May 10, 2012

Zenescope Reviews: Grimm Fairy Tales Presents: The Library #5

Grimm Fairy Tales Presents: The Library #5 (of 5)
Publisher: Zenescope
Writer: Joe Brusha
Artist: Giovanni Timpano (cover by Marat Mychaels)
Colors: Timothy Yates

In this, the final issue, we witness the last battle between the Wicked Witch and her minions, and young Sela and her champions! On the side of the Wicked Witch, there’s just about every evil being from every universe you can think of. On Sela’s side, there’s her little brother, Father, the former owner of the library, and a few of history’s heroes. Pecos Bill, Robin Hood, and Hercules, to be exact. The library is now full of evil beings that are currently following the orders of the Wicked Witch, but she will soon be betrayed by one of her own accomplices. It’s up to Sela to rally her troops, stop the Witch, Baba Yaga, and try to send all the creatures back into their own realms before they destroy the whole world!

What a great series by Joe Brusha! This little peek into the life of a young Sela Mathers was absolutely fantastic. Brusha brings to light an enormous challenge in her life, and also a few other things about her family. The best part about this book was of course seeing all the monsters together in one splash page. Just think about it; Frankenstein’s Monster, dinosaurs, Dracula, zombies, the Mummy, and so on. Nothing except non-stop action, with some truly genuine sentimental moments that didn’t seem trite at all, even though they were used several times. Through five issues the story never got stale or seemed to stall. Good solid pacing, good character development, and of course action times ten!
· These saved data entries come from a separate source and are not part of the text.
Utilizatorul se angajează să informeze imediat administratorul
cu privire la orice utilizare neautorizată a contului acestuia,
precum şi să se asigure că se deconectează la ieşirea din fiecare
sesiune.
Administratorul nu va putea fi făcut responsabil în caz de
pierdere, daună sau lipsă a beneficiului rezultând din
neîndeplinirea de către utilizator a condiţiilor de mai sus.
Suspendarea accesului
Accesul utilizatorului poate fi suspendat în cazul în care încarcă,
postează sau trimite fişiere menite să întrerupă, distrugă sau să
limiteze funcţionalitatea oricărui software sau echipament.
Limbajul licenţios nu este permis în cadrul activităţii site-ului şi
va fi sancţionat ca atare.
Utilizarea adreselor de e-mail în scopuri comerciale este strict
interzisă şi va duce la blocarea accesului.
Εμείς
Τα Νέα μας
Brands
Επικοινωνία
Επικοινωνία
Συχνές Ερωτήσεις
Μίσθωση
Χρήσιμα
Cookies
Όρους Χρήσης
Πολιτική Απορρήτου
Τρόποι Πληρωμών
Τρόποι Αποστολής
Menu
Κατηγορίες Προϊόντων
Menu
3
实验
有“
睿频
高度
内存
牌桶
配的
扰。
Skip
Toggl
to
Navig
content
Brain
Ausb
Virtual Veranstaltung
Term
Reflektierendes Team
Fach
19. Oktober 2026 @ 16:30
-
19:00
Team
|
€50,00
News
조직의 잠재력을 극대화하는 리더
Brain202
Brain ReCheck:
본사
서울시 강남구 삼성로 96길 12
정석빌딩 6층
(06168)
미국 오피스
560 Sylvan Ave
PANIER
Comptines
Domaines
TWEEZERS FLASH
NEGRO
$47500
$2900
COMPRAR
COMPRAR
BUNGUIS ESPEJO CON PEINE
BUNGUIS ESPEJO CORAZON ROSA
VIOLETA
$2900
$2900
From an artistic standpoint, things were on right track. The renditions of these classic monsters, plus others that are more contemporary, looked great. The Wicked Witch was probably the best of the lot, but Frankenstein’s Monster was very good, too. The settings only changed a couple of times, so that took away slightly from what could’ve been. If you just take it for face value, though, the library setting is just fine. Overall, the artwork was consistent and solid. The covers have been another strong point to this series. Most weren’t your typical overly sexy Zenescope covers, but I’m sure that’s mostly due to the more “all-ages” feel of this book. (Alternate cover below by Joe Pekar.) Rating 4/5

From beginning to end, this series was very entertaining. It’s one of the many reasons why more and more people should be buying Zenescope. Sometimes there is trepidation because of the sexy covers you see, but in most cases, there is still a significant story inside that is worth reading.